Galerie Photo : Laurent Philippe/OnP

Créée en 2002 pour la Biennale de la danse de Lyon, la chorégraphe avait alors en tête les crises d’Amérique du Sud. Tout juste sorties de dictatures sanglantes mais laissant peu d’espoir aux plus démunis. « Ces pays subissent tous un sort commun : une incroyable exploitation culturelle et humaine, un asservissement des forces qui gabitent leurs terres et un  strict contôle de leur émancipation » souligne Maguy Marin.
Aujourd’hui, la pièce, sous tension, ressemble presque à un constat de notre société où « la réussite de quelques-uns fait face à l’impuissance de plusieurs milliards d’autres. »

Galerie Photo : Laurent Philippe/OnP

La pièce est construite suivant un rythme implacable. Apparitions, disparitions, arrêt, chute, et corps que l’on tire derrière un joli rideau de plastique aux couleurs chaudes. Il suffirait presque de ça. La violence est partout, l’oxygène nulle part. Ce huis-clos à huit personnages qui se regardent et se jaugent, s’évitent ou se toisent, se croisent ou se bousculent, suffit à dire la révolte ou la soumission inscrites dans les corps.

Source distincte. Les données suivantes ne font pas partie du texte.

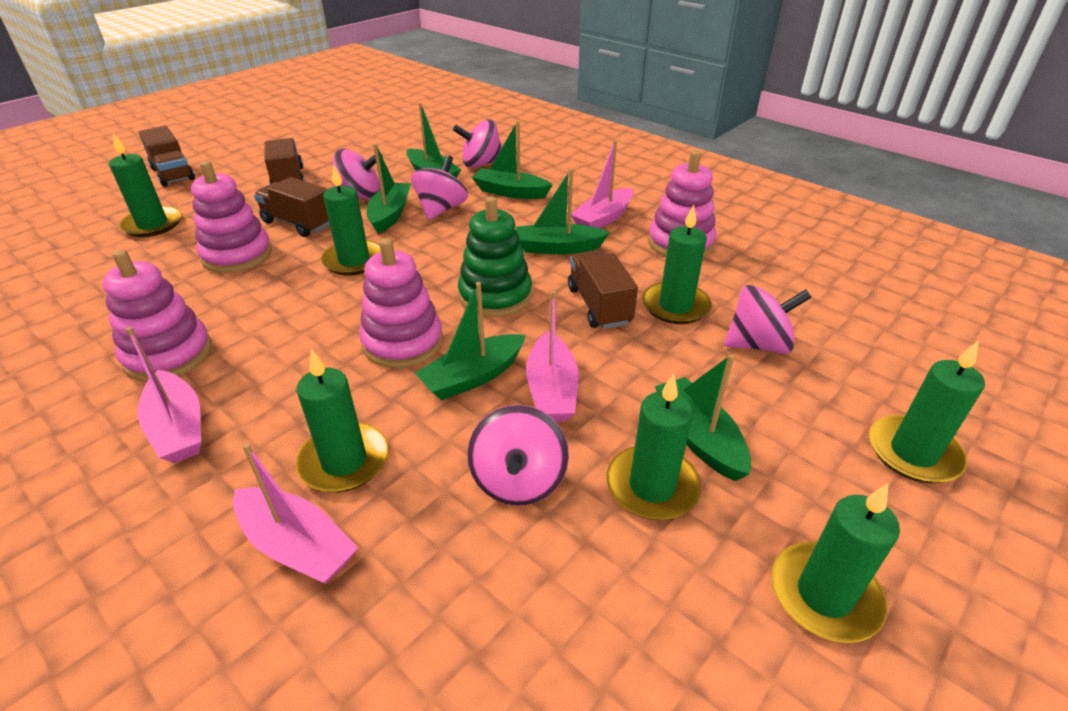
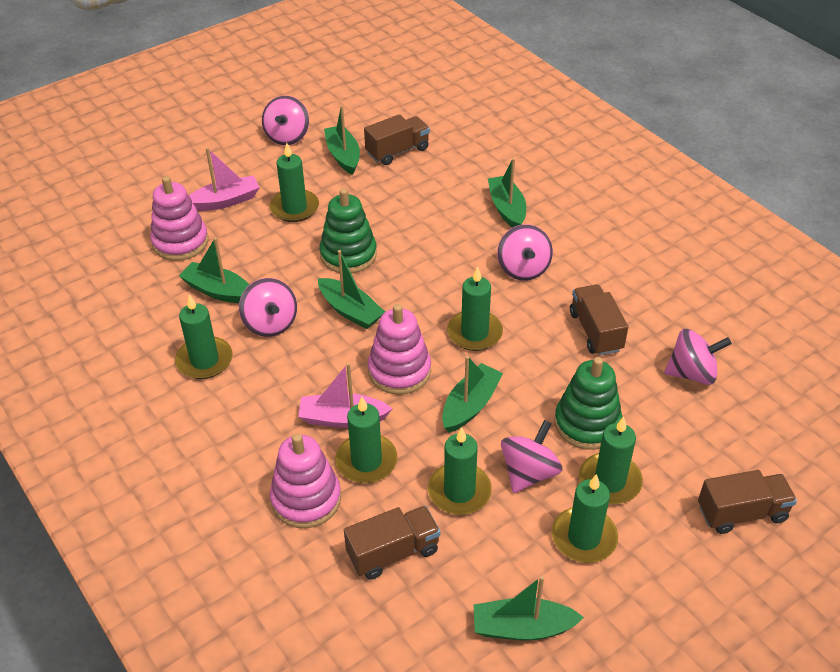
green stacking toy: [458,196,532,317] = 1 -> [320,188,377,274] [554,357,622,450] = 2
pink boat: [126,327,201,463] [233,443,358,584] [526,291,579,422] [571,140,633,228] = 4 -> [189,148,260,211] [298,363,392,428] = 2
pink stacking toy: [102,249,212,382] [191,161,272,273] [359,238,443,368] [648,151,716,257] = 4 -> [150,176,209,261] [270,433,341,528] [368,304,431,395] = 3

Comme toujours, le diable est dans les détails. Un trébuchement, une hésitation, et vous voilà, de bourreau, une nouvelle victime. Chacun est une menace. L’ami de toujours, l’ennemi de demain. Le rapport de force est palpable à chaque minute. L’anéantissement une possibilité. Le pouvoir, l’oppression, l’illusion de la puissance s’inscrit à même les corps. La musique grondante, brutale, de Denis Mariotte ajoute encore à l’atmosphère étouffante. Les Applaudissements ne se mangent pas est une pièce magistrale, d’une force peu commune et d’une écriture chorégraphique serrée.

Galerie Photo : Laurent Philippe/OnP

Caroline Bance, Laurence Laffon, Christelle Granier, Émilie Hasboun, Vincent Chaillet, Nicolas Paul, Alexandre Carniato et Simon Le Borgne de l’Opéra de Paris sont d’une justesse absolue et portent la pièce avec un investissement sans faille. Chaque regard, chaque mouvement semble d’un naturel confondant. Ils déploient une présence sur scène fascinante. On ne peut que féliciter Ennio Sammarco, assistant de la chorégraphe, d’avoir su leur transmettre l’essentiel du travail de Maguy Marin.

Benjamin Millepied a vu juste en programmant cette pièce à l’Opéra de Paris et on ne peut que saluer le retour de celle qui y créa en 1987 un Leçons de Ténèbre dont on se souvient encore.

Agnès Izrine

Opéra de Paris, Palais Garnier, jusqu'au 3 mai 2016.